[Data for this exercise]
===

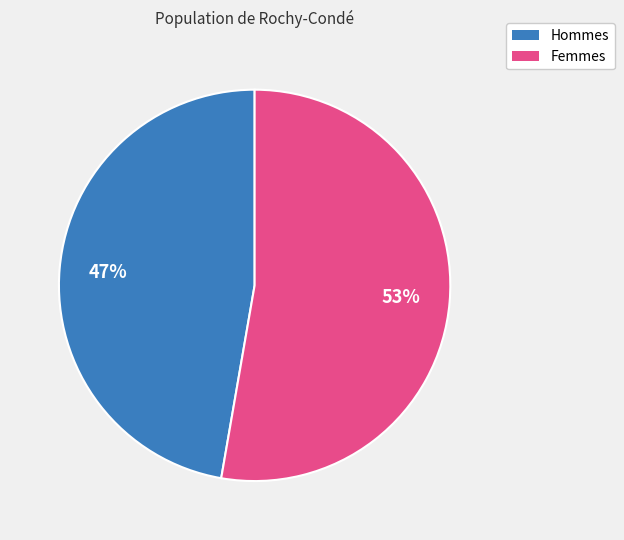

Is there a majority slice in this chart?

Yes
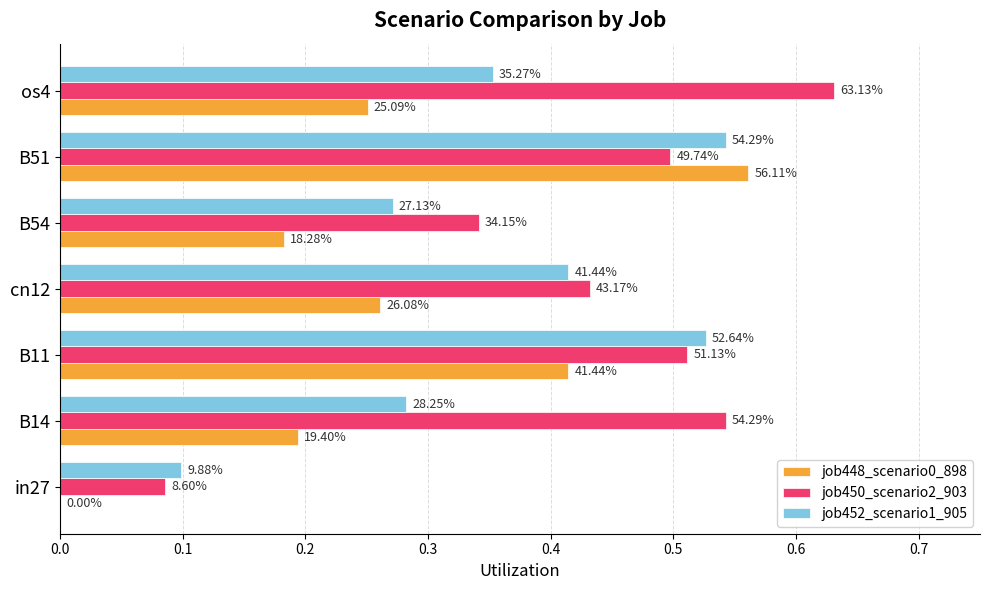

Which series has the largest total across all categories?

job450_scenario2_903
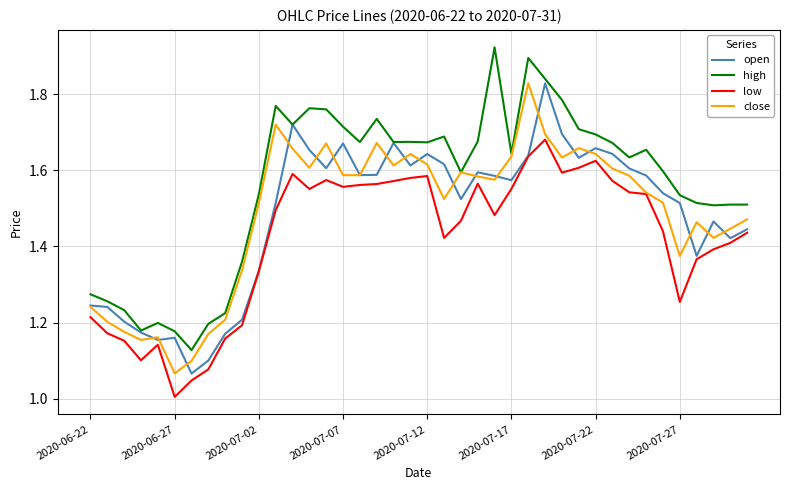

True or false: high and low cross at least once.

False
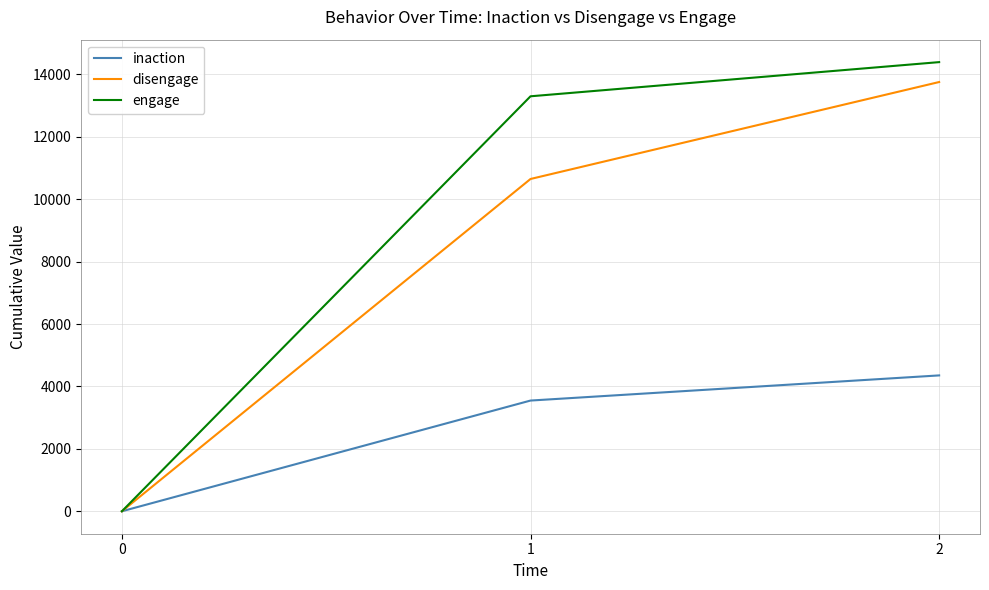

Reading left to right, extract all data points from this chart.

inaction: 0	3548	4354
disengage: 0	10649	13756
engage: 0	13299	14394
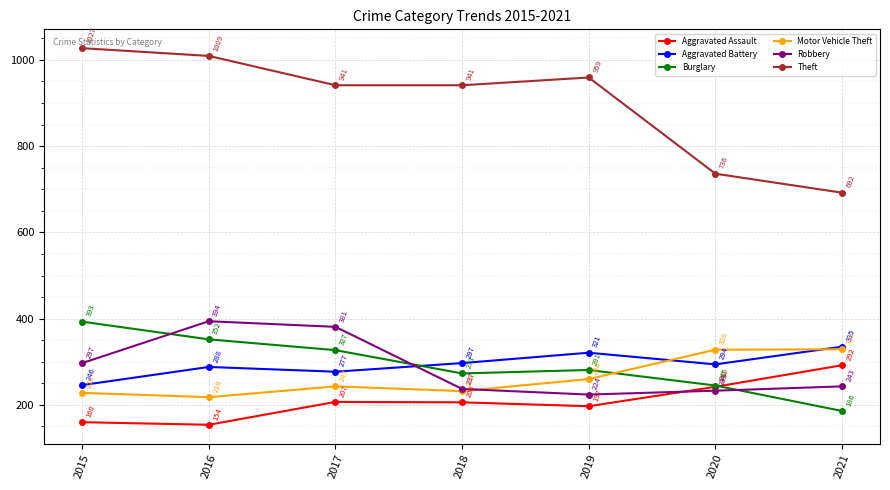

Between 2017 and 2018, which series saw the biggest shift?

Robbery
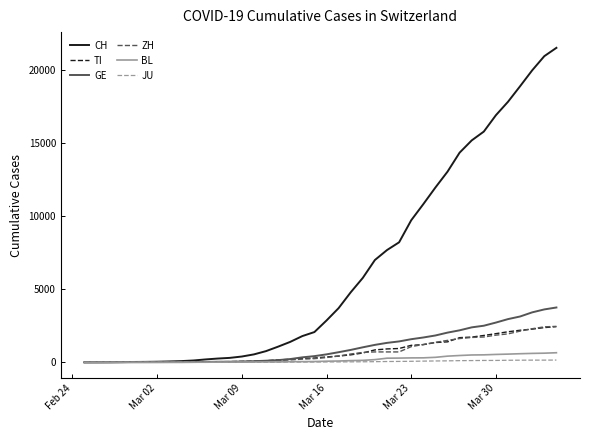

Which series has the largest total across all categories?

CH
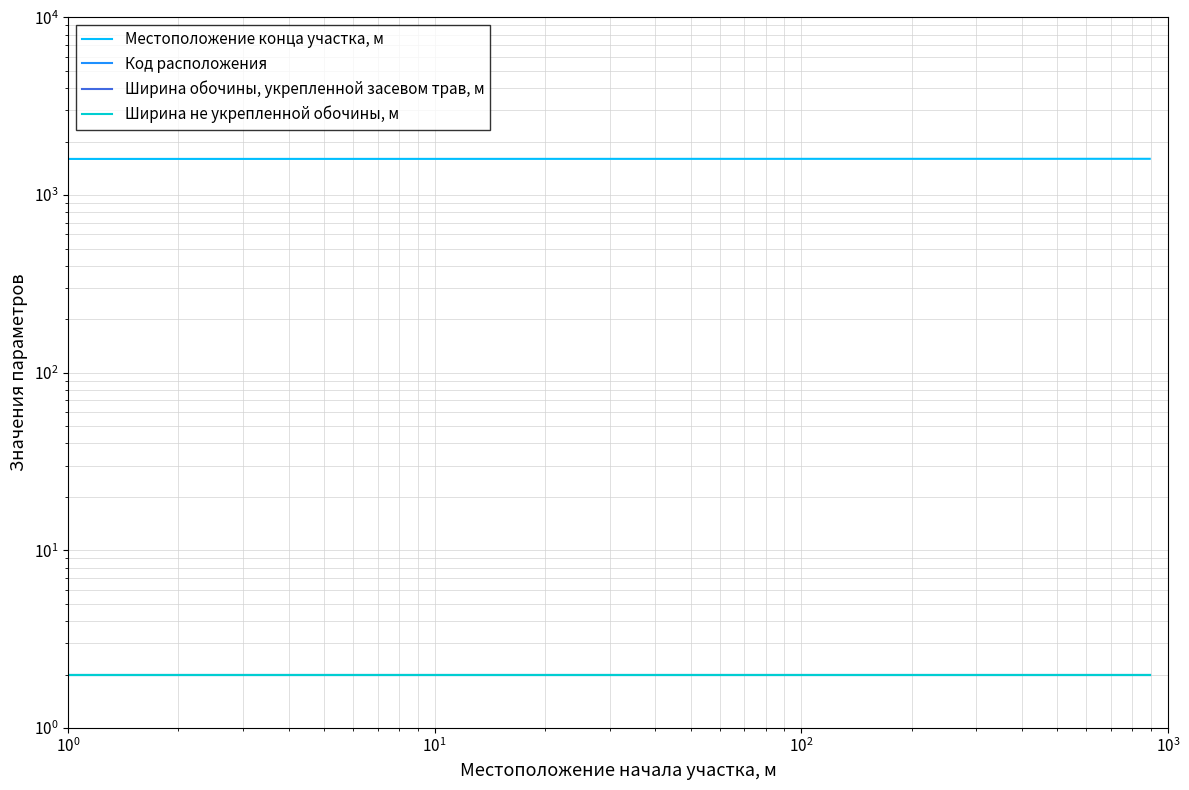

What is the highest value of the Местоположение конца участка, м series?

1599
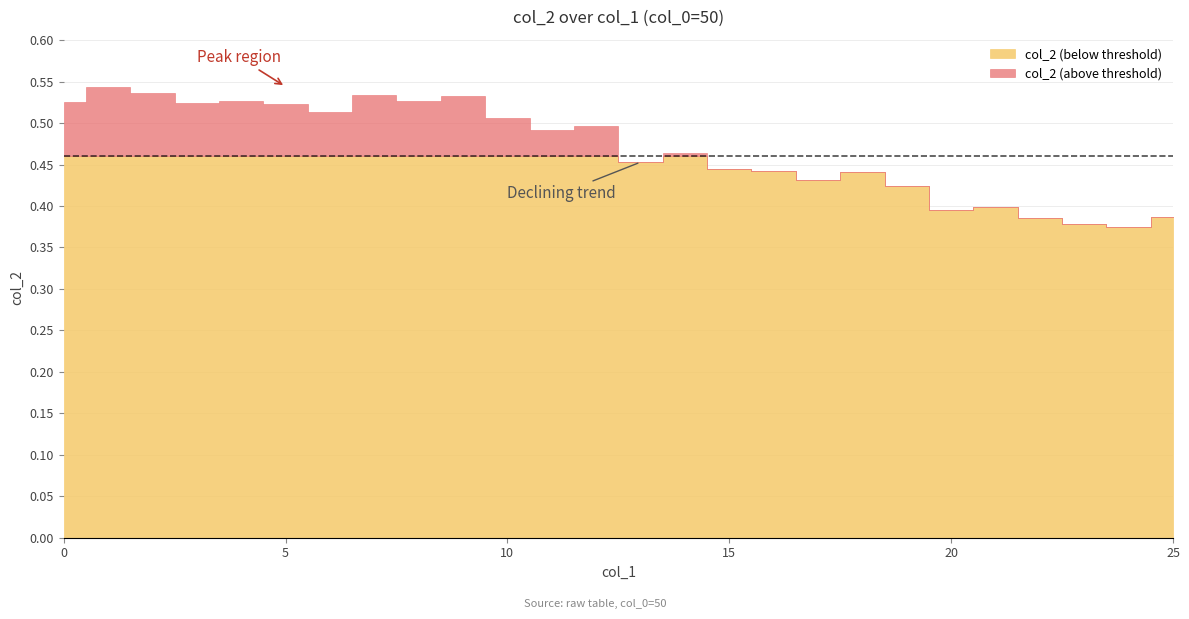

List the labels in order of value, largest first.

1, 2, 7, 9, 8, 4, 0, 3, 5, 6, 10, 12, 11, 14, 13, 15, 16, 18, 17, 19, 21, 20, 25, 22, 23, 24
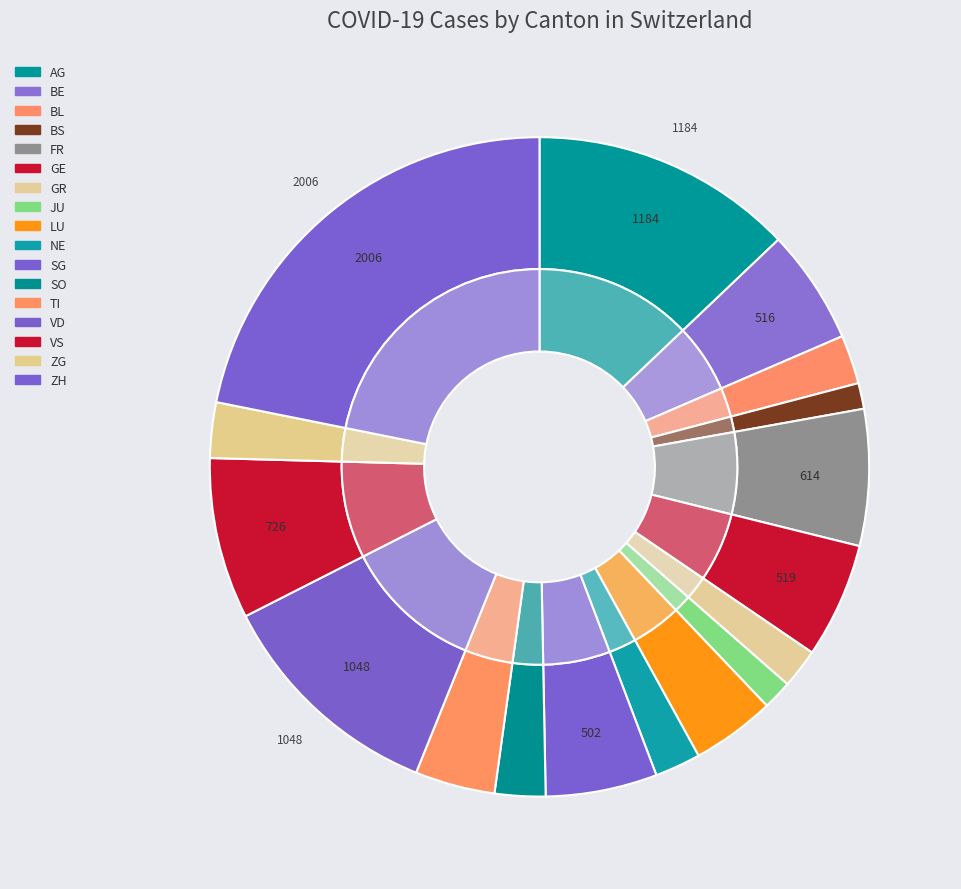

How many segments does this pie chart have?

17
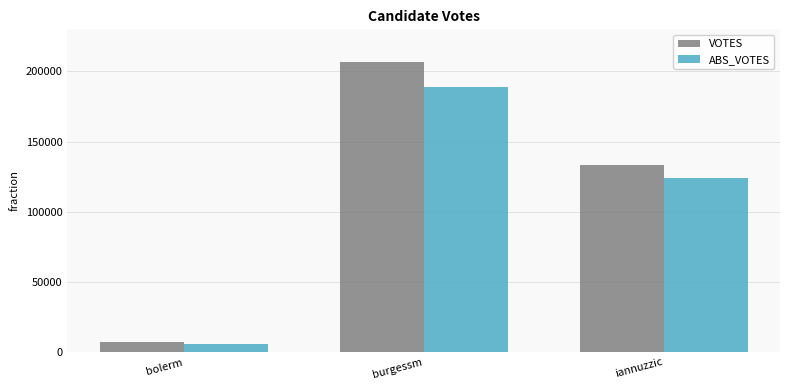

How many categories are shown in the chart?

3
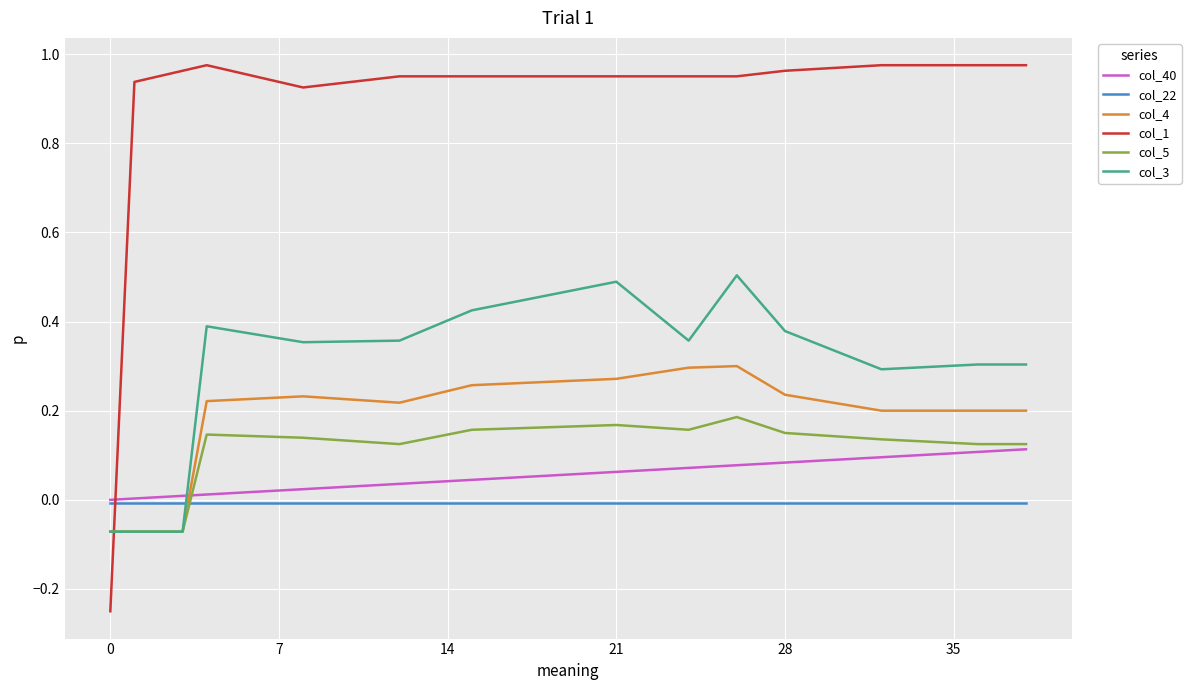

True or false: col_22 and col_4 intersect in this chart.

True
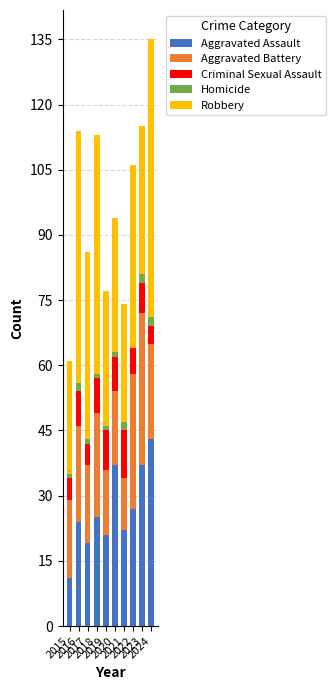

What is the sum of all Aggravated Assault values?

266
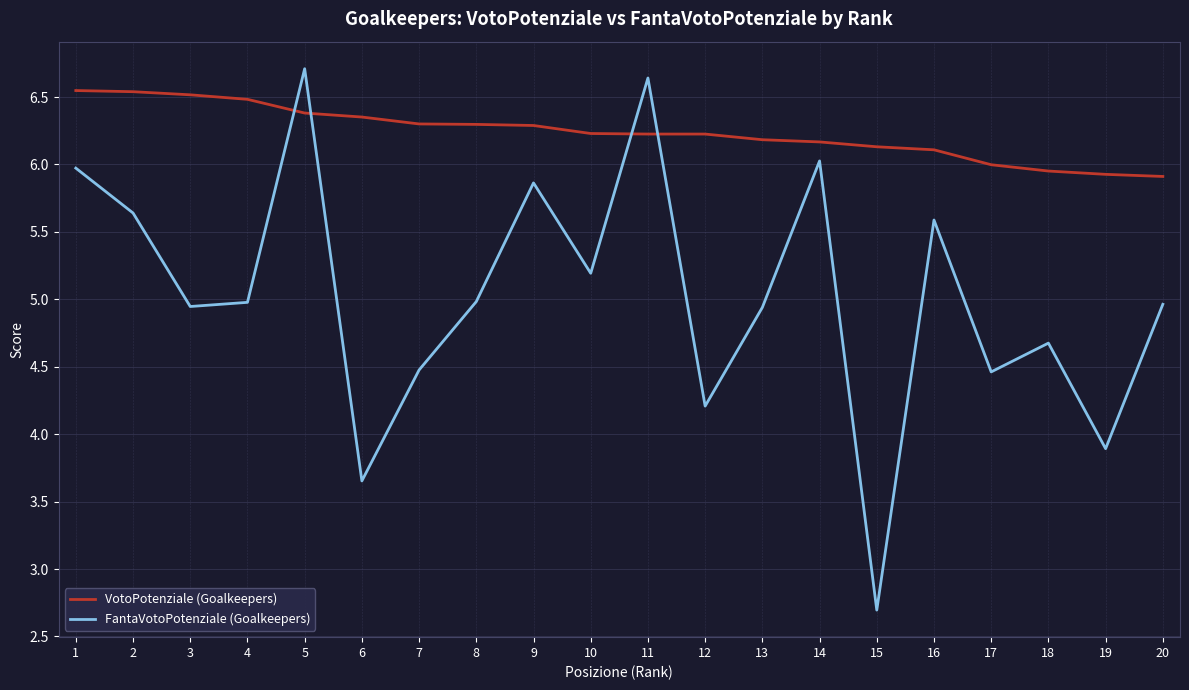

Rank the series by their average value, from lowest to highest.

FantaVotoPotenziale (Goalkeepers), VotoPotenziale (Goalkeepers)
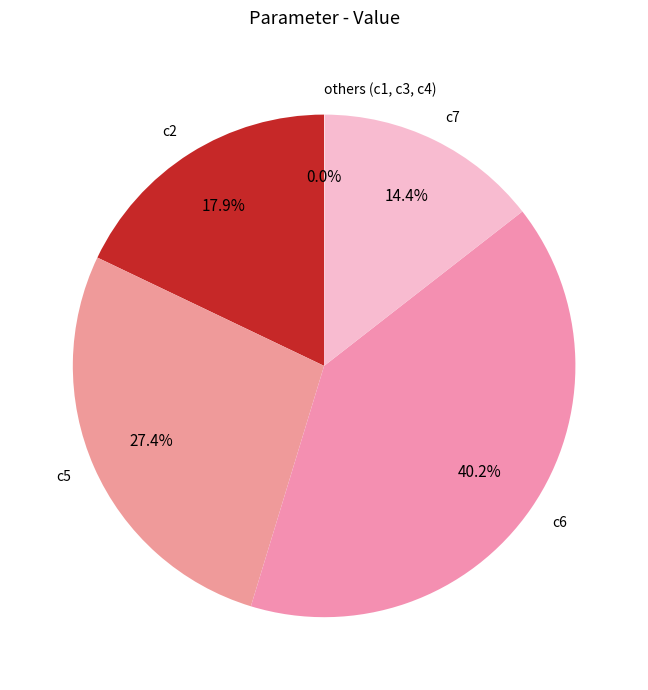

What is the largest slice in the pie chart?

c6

===

[Activity]
Render all of the material above as a numbered list, one line per item, with the blank lines and the pictures left out.

[Response to the exercise]
1. Is there a majority slice in this chart?
2. Yes
3. Which series has the largest total across all categories?
4. job450_scenario2_903
5. True or false: high and low cross at least once.
6. False
7. Reading left to right, extract all data points from this chart.
8. inaction: 0	3548	4354
9. disengage: 0	10649	13756
10. engage: 0	13299	14394
11. Between 2017 and 2018, which series saw the biggest shift?
12. Robbery
13. Which series has the largest total across all categories?
14. CH
15. What is the highest value of the Местоположение конца участка, м series?
16. 1599
17. List the labels in order of value, largest first.
18. 1, 2, 7, 9, 8, 4, 0, 3, 5, 6, 10, 12, 11, 14, 13, 15, 16, 18, 17, 19, 21, 20, 25, 22, 23, 24
19. How many segments does this pie chart have?
20. 17
21. How many categories are shown in the chart?
22. 3
23. True or false: col_22 and col_4 intersect in this chart.
24. True
25. What is the sum of all Aggravated Assault values?
26. 266
27. Rank the series by their average value, from lowest to highest.
28. FantaVotoPotenziale (Goalkeepers), VotoPotenziale (Goalkeepers)
29. What is the largest slice in the pie chart?
30. c6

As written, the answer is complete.